(PODANY TEKST)
________________

Osłabiony Śląsk wywiózł z Warszawy 3 punkty

Dodano:
Piłkarze Polonii Warszawa nie zdołali odnieść piątego zwycięstwa z rzędu. W sobotę ulegli u siebie Śląskowi 0:1, doznając pierwszej porażki pod wodzą Jacka Zielińskiego.
Wynik jest niespodzianką, ponieważ wydawało się, że gospodarze będą mieli znacznie ułatwione zadanie. Dobrze spisujący się wiosną Śląsk przybył do Warszawy (zawodnicy podróżowali samolotem) w bardzo osłabionym składzie. Kontuzje wyeliminowały prawie pół drużyny, m.in. Przemysława Kaźmierczaka, Sebastiana Milę, Łukasza Gikiewicza i Dariusza Sztylkę. Zwłaszcza brak dwóch pierwszych zawodników, czołowych pomocników polskiej ekstraklasy, mógł odbić się negatywnie na grze gości. Z konieczności trener gości Orest Lenczyk musiał od nowa zestawiać drugą linię. Dał szansę m.in. Słoweńcowi Rokowi Elsnerowi, dla którego był to debiut w pierwszej drużynie Śląska (wcześniej rozegrał tylko dwa spotkania w Młodej Ekstraklasie).

________________

(ZADANIA DO WYKONANIA)
(1) Przytocz wiernie fragment tekstu o meczu Polonii ze Śląskiem od słów "Osłabiony Śląsk wywiózł" do słów "pod wodzą Jacka Zielińskiego.".
(2) Kontynuuj tekst o meczu Polonii ze Śląskiem od miejsca, w którym się kończy.

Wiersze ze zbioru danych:

________________

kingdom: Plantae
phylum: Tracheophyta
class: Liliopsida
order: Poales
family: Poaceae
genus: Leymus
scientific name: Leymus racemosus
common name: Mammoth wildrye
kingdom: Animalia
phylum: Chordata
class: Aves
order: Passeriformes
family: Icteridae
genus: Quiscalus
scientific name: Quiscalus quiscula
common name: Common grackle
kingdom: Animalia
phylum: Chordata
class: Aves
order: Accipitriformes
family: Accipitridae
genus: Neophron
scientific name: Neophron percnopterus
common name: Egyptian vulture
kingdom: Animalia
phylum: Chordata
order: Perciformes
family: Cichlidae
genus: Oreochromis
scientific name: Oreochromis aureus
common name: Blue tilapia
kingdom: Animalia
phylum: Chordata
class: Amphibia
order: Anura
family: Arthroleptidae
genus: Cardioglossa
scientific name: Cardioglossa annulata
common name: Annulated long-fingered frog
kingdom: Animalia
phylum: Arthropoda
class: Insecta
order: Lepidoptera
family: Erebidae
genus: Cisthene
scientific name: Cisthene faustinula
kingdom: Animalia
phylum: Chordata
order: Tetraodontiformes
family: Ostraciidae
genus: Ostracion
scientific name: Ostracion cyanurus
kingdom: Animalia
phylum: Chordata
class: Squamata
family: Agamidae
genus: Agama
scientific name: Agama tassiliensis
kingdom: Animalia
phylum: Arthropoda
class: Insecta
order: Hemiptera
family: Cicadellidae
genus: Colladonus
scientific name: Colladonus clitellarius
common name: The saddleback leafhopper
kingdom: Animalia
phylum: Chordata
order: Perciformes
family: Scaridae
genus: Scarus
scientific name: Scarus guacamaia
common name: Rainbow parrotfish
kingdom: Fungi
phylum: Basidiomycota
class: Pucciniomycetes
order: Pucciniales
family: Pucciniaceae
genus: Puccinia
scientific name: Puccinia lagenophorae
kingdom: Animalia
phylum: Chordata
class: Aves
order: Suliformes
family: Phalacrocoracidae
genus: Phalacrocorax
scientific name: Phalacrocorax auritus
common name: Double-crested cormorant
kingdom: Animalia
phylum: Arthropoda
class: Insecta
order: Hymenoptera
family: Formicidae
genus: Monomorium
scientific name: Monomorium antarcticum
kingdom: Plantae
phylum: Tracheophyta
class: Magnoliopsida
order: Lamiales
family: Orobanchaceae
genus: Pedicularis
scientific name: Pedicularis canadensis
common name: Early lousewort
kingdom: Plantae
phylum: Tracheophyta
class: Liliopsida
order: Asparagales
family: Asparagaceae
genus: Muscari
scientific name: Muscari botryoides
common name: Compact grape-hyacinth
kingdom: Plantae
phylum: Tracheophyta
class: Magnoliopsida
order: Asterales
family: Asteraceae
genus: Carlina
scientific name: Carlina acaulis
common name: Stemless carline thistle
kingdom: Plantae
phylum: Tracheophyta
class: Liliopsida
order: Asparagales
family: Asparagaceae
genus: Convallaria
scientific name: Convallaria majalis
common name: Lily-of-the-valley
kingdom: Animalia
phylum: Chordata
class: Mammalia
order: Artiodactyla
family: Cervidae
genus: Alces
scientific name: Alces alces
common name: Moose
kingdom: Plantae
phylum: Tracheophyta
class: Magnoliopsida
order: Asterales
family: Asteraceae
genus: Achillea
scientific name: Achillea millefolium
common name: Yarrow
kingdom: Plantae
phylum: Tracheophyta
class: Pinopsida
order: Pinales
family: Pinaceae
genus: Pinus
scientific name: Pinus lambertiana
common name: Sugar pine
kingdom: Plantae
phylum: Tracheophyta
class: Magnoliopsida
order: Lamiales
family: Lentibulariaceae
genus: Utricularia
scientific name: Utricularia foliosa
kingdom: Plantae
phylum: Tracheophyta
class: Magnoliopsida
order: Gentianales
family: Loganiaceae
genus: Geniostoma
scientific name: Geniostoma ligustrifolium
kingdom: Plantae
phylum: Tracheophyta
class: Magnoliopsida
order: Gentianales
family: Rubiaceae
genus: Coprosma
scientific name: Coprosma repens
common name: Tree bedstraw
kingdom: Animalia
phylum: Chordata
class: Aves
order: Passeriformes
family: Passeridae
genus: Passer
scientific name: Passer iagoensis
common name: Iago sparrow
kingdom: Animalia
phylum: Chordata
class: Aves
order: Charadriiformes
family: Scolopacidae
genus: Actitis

________________

(ODPOWIEDZI DO ZADAŃ)
(1)
Osłabiony Śląsk wywiózł z Warszawy 3 punkty

Dodano:
Piłkarze Polonii Warszawa nie zdołali odnieść piątego zwycięstwa z rzędu. W sobotę ulegli u siebie Śląskowi 0:1, doznając pierwszej porażki pod wodzą Jacka Zielińskiego.

(2)
Pierwsza połowa meczu na Konwiktorskiej toczyła się zgodnie z przewidywaniami. Gospodarze osiągnęli przewagę, a pozbawieni swoich liderów wrocławianie ograniczali się do kontrataków. Po jednym z nich sam przed bramkarzem Polonii znalazł się Amir Spahic, ale pomocnik Śląska nie zdołał przelobować Sebastiana Przyrowskiego. W odpowiedzi już po chwili niecelnie strzelał zawodnik gospodarzy Łukasz Piątek. W 37. minucie wychowanek Czarnych Koszul stanął przed jeszcze większą szansą, jednak zmarnował sytuację sam na sam.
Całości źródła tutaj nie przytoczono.